Sous le signe de la musique

HODIE

Et du plaisir




Il y avait là trois machines (sans compter la mienne), toutes soigneusement encapuchonnées comme des éperviers de chasse. Les machines à écrire m'ont toujours mis mal à l'aise ; je ne peux croire qu'elles soient complètement inintelligentes. Quand elles font des fautes de frappe, surtout de celles qui ressemblent à des fautes d'orthographe, j'ai envie de cogner dessus. Il devrait leur être impossible de commettre au moins des barbarismes.
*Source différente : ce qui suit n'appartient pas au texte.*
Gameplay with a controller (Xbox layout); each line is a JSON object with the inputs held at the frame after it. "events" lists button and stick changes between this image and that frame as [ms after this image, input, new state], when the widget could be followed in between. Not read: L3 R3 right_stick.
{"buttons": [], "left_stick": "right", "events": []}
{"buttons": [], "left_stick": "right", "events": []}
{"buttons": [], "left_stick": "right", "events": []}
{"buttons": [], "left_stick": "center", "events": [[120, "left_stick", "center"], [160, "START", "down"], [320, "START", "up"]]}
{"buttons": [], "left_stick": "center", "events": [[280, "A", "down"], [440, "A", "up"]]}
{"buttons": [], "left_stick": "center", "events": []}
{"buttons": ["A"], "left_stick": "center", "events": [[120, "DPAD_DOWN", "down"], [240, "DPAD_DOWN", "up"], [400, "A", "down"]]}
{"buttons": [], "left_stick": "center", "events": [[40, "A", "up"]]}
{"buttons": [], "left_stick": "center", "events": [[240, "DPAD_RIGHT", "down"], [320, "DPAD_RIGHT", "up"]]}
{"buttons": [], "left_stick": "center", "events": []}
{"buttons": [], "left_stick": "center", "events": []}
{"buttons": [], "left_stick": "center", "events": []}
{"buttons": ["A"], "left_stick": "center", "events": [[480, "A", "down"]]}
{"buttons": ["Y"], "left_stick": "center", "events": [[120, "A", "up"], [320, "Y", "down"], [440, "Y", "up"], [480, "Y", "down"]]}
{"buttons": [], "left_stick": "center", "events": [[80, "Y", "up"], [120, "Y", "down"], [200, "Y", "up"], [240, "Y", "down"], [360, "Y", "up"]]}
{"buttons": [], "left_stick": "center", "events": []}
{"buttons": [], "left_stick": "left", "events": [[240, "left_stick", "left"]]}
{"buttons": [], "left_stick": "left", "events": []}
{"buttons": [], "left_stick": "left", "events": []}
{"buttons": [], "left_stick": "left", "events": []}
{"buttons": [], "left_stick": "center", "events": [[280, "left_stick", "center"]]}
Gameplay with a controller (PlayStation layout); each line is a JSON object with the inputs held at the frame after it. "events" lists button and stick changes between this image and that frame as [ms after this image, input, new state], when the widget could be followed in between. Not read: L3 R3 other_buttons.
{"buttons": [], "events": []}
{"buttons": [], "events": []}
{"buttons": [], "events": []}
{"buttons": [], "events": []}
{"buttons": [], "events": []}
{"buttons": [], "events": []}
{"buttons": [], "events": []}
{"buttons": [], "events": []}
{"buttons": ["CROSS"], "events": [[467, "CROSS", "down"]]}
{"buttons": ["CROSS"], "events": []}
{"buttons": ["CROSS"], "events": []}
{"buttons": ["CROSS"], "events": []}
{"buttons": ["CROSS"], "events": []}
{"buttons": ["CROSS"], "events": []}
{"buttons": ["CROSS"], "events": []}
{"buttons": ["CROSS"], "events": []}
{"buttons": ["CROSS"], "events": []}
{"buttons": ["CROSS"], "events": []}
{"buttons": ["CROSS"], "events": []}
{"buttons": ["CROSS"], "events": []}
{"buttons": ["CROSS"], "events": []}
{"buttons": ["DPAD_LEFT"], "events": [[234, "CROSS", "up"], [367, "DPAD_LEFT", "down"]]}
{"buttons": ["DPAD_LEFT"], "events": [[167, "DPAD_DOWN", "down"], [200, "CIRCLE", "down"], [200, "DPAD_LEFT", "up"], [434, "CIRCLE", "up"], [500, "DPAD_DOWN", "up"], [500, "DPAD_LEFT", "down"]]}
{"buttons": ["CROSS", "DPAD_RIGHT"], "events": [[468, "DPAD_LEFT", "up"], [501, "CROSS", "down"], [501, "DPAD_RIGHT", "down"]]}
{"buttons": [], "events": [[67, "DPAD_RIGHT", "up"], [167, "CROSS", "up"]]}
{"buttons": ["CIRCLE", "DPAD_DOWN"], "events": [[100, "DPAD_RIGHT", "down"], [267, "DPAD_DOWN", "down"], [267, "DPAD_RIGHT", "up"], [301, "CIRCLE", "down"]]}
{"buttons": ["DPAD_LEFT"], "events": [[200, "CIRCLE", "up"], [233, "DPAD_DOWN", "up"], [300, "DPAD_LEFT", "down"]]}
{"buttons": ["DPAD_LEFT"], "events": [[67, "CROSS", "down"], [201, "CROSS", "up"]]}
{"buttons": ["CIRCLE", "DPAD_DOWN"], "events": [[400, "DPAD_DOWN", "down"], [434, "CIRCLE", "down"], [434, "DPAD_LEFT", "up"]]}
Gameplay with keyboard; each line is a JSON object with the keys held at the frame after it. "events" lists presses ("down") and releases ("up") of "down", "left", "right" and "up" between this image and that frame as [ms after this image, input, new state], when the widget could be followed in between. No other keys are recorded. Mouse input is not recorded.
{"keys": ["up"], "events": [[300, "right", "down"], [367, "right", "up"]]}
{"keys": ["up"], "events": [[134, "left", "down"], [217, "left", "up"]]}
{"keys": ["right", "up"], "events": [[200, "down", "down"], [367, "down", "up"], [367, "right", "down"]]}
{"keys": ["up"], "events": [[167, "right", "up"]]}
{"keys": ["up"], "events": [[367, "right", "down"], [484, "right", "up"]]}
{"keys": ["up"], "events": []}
De les voir là, au repos, poursuivant on ne savait quelle méditation lettriste sous leur couverture, je ne pouvais pas croire non plus qu'elles eussent laissé passer tant de textes à travers elles comme de l'eau à travers un tamis, sans rien en retenir. Sûrement elles possédaient quelque part une mémoire qu'on apprendrait un jour à dévider en marche arrière, remontant de caractère en caractère jusqu'au premier qu'elles eussent jamais frappé. Quelle source de renseignements ce serait pour les « romanciers » des deux sortes ! À imaginer pareille découverte, un frisson courut le long de mon dos, un frisson de curiosité et de désir, un tremblement d'amant (ou d'artiste) devant le mystère indéchiffrable d'autrui.